Scan the listing below for the word "الرياض", then copy each line that has it.
▼
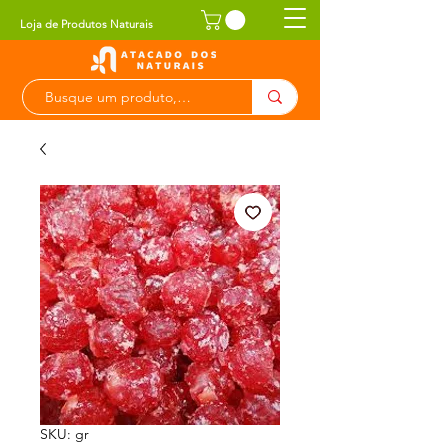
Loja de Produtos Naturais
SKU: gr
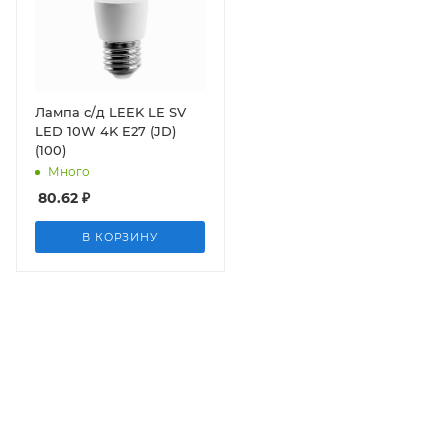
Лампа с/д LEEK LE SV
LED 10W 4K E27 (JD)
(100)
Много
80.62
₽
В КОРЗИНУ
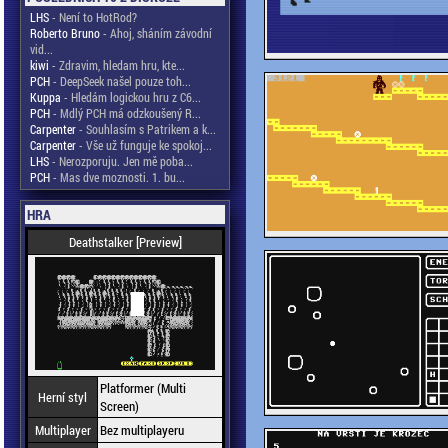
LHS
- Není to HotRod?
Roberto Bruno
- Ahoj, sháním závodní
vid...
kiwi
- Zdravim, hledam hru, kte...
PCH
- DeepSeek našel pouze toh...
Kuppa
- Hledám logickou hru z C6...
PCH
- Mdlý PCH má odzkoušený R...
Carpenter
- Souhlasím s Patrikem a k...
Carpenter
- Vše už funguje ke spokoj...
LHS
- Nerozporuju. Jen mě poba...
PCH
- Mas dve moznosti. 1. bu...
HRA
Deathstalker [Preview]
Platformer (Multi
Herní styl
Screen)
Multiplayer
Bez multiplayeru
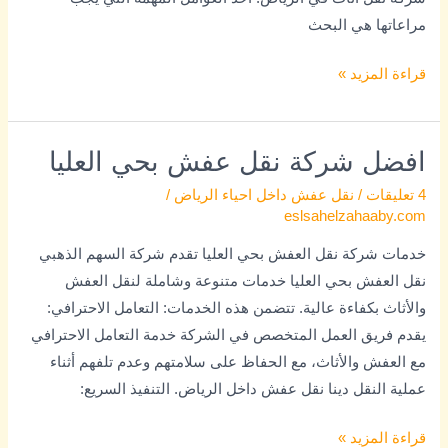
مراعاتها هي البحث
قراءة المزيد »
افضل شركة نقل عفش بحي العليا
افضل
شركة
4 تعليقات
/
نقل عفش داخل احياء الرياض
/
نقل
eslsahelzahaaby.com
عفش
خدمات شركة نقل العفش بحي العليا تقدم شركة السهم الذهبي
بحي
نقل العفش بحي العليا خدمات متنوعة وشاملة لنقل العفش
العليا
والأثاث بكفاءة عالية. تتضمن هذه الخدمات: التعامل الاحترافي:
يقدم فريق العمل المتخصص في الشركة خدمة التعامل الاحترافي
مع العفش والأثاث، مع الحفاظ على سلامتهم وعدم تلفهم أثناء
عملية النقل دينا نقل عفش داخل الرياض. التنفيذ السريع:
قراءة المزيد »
▲
▼
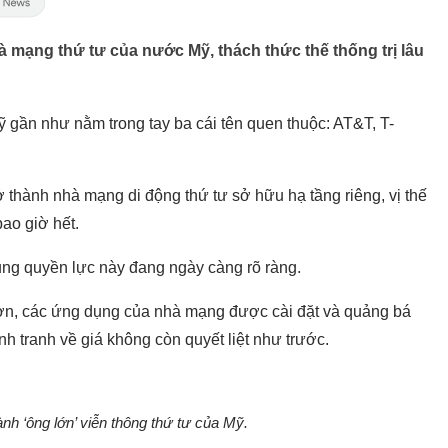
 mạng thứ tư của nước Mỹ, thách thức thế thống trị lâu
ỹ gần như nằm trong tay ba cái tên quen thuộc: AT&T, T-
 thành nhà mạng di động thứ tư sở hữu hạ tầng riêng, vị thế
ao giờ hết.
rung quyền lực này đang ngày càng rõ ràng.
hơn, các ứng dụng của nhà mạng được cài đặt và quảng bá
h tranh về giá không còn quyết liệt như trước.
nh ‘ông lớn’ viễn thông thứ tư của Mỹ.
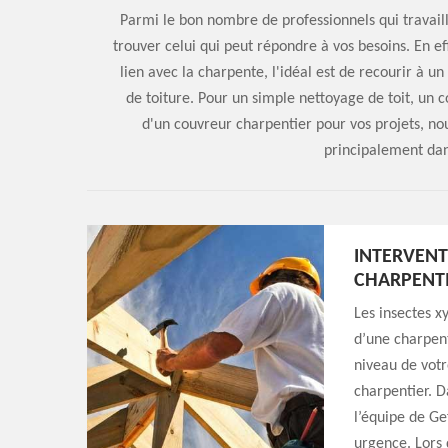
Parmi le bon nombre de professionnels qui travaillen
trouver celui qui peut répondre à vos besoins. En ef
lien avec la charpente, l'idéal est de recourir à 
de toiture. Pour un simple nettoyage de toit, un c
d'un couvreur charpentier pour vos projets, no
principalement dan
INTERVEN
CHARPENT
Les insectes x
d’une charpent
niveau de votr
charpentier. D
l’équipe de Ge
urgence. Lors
▲
▼
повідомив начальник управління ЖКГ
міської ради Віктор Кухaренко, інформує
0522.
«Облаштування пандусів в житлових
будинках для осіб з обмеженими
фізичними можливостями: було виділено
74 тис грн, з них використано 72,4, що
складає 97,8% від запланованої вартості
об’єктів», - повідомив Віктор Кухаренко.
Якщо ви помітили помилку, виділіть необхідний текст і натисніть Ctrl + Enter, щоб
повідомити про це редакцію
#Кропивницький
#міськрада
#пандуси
▲
### TASK RESULT
نقل عفش داخل احياء الرياض
عملية النقل دينا نقل عفش داخل الرياض. التنفيذ السريع:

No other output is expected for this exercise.